E fu così, verso la fine degli anni ’90 ritornai, questa volta senza limiti di tempo. Durante il mio soggiorno conobbi i panteschi, apparentemente un po’ schivi, ma alla fine di una ospitalità deliziosa. Conobbi la Rosi, che mi fece da cicerone, Salvatore Murana, vignaiuolo di grande spessore, per lui la vigna è la sua vita; dormii nei Dammusi, assaggiai i prodotti coltivati nei piccoli appezzamenti, le zucchine, i pomodori, le melanzane, dai sapori unici che solo qui si possono trovare. Per non parlare dei capperi e dell’origano, e fu proprio grazie a questa erba aromatica dal profumo intenso, che conobbi Elio e la moglie Pia Rosa, proprietari del ristorante La Vela nel comune di Scauri, in riva al mare.

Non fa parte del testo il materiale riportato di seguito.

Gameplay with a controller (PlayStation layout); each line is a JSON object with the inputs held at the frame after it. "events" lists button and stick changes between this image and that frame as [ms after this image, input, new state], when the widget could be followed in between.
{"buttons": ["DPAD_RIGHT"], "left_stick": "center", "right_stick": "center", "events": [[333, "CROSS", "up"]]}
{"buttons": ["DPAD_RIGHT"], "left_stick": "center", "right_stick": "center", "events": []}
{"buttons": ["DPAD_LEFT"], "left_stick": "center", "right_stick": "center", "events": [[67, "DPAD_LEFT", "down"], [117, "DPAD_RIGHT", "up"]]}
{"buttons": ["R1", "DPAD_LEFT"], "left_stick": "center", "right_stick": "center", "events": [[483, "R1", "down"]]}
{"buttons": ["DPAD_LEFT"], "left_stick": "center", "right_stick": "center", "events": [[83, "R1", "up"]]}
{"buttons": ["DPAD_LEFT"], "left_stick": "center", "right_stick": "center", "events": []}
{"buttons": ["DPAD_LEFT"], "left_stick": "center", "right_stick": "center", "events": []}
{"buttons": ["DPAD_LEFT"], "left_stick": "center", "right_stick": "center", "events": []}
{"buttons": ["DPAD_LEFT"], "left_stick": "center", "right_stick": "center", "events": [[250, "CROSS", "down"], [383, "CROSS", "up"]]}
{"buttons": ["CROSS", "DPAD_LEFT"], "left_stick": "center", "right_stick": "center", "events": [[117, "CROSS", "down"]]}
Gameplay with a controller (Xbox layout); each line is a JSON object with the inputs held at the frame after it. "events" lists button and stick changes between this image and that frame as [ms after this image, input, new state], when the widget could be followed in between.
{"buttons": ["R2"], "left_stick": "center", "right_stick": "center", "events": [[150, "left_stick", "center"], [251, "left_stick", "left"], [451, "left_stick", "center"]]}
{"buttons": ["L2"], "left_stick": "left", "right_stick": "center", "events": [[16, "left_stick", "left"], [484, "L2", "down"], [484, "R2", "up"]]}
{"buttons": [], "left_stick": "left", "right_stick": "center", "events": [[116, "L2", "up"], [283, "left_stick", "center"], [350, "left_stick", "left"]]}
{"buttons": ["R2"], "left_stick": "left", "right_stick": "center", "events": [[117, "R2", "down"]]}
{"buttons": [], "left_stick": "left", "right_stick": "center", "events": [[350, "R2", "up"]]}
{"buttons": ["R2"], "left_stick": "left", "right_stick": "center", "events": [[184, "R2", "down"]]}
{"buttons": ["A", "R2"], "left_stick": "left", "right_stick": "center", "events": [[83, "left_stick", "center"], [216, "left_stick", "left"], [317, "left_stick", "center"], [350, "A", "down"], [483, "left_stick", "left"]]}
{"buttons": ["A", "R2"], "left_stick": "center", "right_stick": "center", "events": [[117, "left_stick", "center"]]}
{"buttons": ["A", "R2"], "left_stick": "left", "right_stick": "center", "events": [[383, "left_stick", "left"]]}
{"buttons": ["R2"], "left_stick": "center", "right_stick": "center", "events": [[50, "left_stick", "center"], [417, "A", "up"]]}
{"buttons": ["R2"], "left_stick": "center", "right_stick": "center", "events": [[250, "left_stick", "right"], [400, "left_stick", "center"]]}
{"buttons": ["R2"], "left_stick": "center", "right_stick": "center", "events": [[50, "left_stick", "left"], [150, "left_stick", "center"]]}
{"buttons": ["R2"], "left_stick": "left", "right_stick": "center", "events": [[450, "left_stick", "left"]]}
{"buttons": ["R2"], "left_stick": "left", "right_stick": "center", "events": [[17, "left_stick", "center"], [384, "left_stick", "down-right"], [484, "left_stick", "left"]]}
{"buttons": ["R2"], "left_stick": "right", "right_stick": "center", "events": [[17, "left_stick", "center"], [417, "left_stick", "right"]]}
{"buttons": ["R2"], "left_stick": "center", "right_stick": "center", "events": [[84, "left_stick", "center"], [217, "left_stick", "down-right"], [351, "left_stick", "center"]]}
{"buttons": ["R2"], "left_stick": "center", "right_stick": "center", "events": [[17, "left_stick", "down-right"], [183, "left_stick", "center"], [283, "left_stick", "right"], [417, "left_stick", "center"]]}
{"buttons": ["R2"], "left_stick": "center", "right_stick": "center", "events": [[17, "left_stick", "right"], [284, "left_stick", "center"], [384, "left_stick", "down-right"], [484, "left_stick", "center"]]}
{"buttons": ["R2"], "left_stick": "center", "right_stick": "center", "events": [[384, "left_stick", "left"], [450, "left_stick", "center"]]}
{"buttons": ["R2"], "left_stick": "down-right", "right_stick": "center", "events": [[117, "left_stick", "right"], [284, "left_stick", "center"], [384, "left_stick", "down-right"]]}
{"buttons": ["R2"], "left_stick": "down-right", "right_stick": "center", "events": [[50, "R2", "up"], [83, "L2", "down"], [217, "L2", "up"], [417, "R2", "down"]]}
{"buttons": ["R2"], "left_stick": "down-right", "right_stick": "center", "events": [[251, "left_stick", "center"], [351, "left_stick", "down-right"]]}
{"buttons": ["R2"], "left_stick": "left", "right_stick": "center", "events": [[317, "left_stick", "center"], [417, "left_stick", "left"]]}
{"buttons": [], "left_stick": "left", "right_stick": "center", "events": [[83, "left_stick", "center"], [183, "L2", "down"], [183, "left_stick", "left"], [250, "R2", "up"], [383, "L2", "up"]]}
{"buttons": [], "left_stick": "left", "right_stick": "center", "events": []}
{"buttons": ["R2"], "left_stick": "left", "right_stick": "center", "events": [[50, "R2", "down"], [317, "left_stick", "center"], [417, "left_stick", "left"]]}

Assaggiai piatti straordinari, mi colpì però l’Insalata Pantesca la sintesi di quest’isola,

abbinata ai deliziosi vini di Salvatore. Mi racconta Pia Rosa questa bella storia italiana, ricordando con orgoglio suo padre. “Mio padre teneva una piccola barca ormeggiata nello scalo di Scauri ma ogni qualvolta doveva uscire e andare a pesca, doveva caricarsi sulle spalle per circa 500 metri tutto l’occorrente per l’uscita, tra cui motore, reti da pesca, ecc.. Cercava quindi un pezzo di terra dove costruire un riparo per la barca e l’attrezzatura. Agli inizi degli anni ‘70 gli capitò l’occasione di acquistare un terreno adiacente allo scalo dove non solo costruì il riparo per la barca, ma anche un villaggio. Nell’82 dà in affitto una parte ad un gruppo di amici che costituiscono il Circolo Vela con annesso un ristorante. Nel 1989 il circolo cambia ubicazione ed io rilevo la gestione del ristorante. Insieme a marito e figli con umiltà e serietà abbiamo cercato di rivalutare i piatti della nostra tradizione. Nel tempo le soddisfazioni sono state tante. Ricordo una telefonata di un amico che abitava a Londra che mi disse di aver letto in un quotidiano londinese di una classifica mondiale che suggeriva i 10 posti dove mangiare almeno una volta nella vita e in uno dei 10 c’era scritto proprio: ristorante La vela Pantelleria.“

PASSIONE ORIGANO – Splendore del monte
di Elio d’Aietti

 

Proprio lì a Monte Croce, dove nacqui, vidi la mia prima pianta di origano, cresciuta nel tufo rosso di quella kuddia (collina). Ricordo di un profumo fresco, potente e piacevole che ancora oggi mi accompagna quasi quotidianamente visto che ho una piccola piantagione. Accarezzarlo in primavera è una gioia, lui ti risponde con il suo profumo unico. Non ha bisogno di tantissime cure; vanno tolte le erbe infestanti che crescono in mezzo alla pianta e sui fianchi, una zappata e via. Di acqua non ha necessità, basta quel poco di pioggia ogni tanto. Poi arriva giugno, il tempo del raccolto.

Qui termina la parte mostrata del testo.